### What you are asked to do
Please report each line in the material below that includes "dataStorage".

::::::::

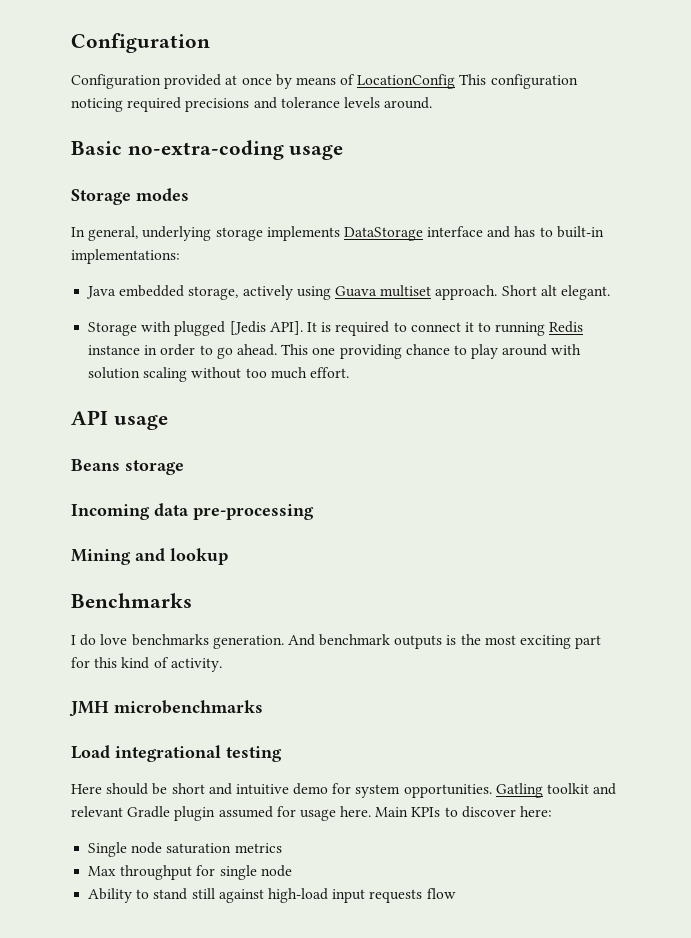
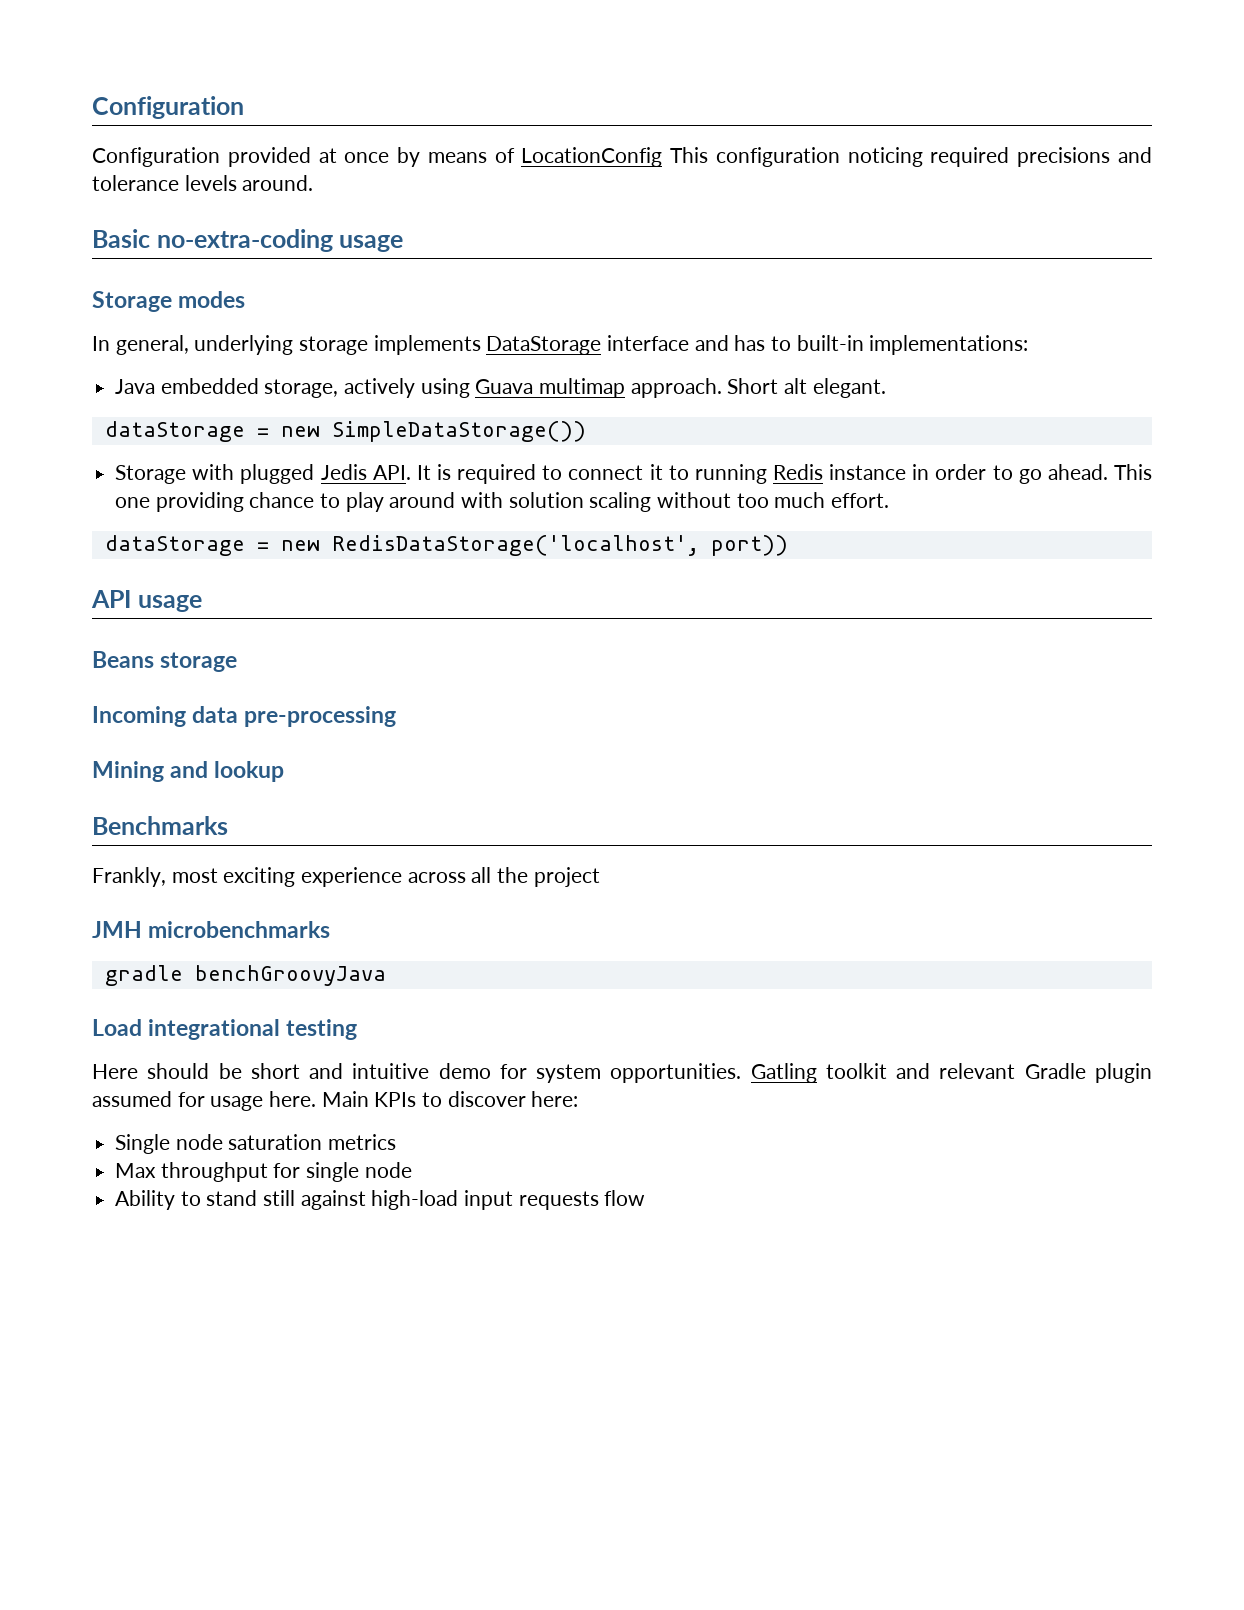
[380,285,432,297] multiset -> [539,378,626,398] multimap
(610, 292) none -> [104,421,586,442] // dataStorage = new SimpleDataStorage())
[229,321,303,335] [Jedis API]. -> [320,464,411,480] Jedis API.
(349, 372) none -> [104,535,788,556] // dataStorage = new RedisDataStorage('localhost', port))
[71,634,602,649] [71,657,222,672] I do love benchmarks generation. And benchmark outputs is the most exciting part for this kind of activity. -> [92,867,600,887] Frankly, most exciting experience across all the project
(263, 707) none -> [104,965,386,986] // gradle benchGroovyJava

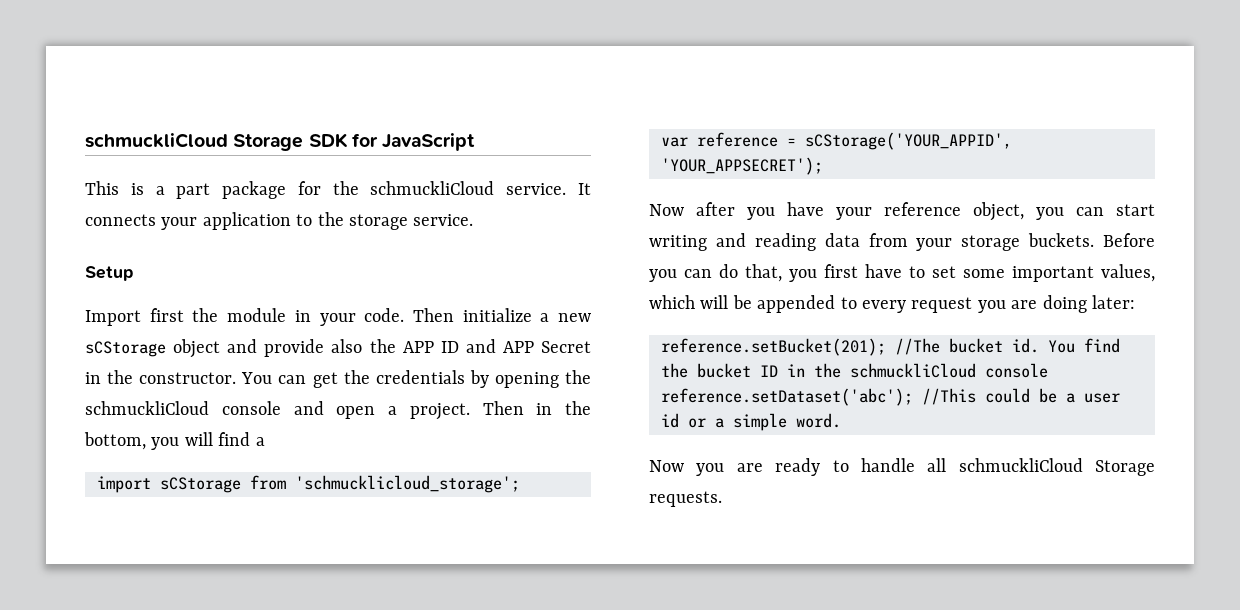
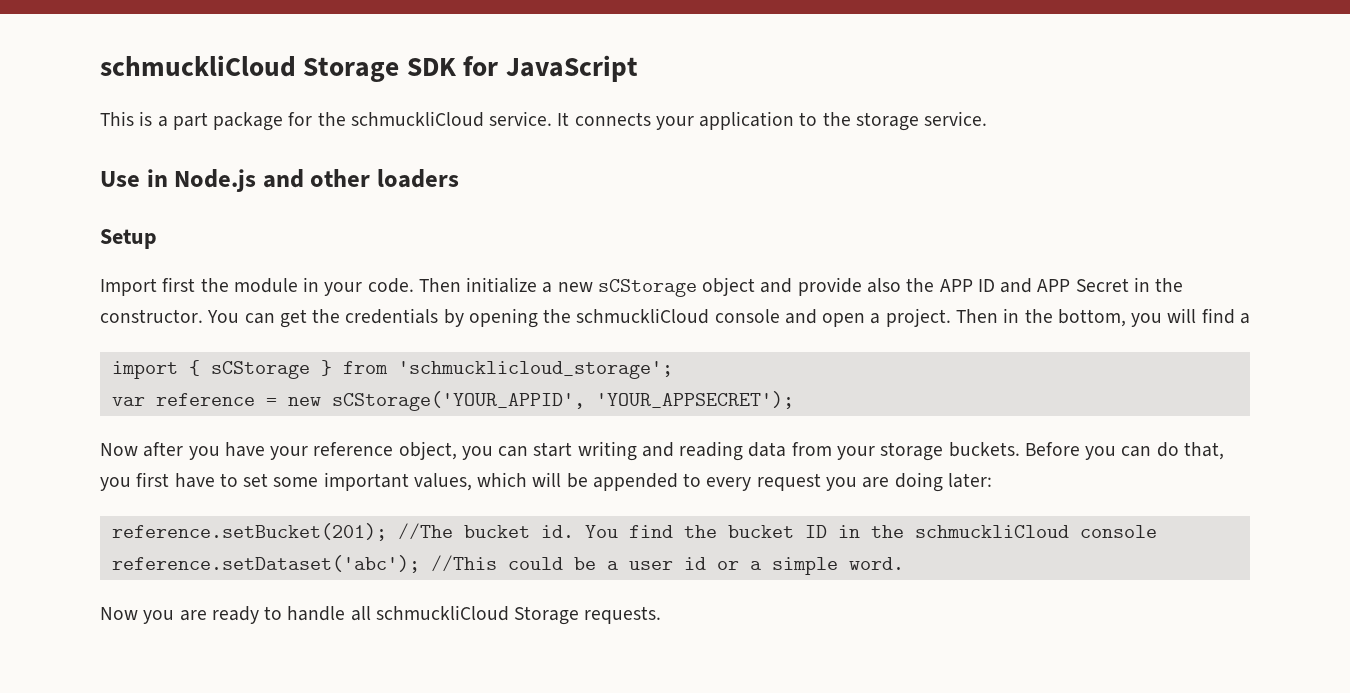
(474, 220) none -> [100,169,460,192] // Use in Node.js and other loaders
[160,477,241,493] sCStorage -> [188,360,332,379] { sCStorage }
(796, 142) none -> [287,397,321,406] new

::::::::

### Solved problem
(610, 292) none -> [104,421,586,442] // dataStorage = new SimpleDataStorage())
(349, 372) none -> [104,535,788,556] // dataStorage = new RedisDataStorage('localhost', port))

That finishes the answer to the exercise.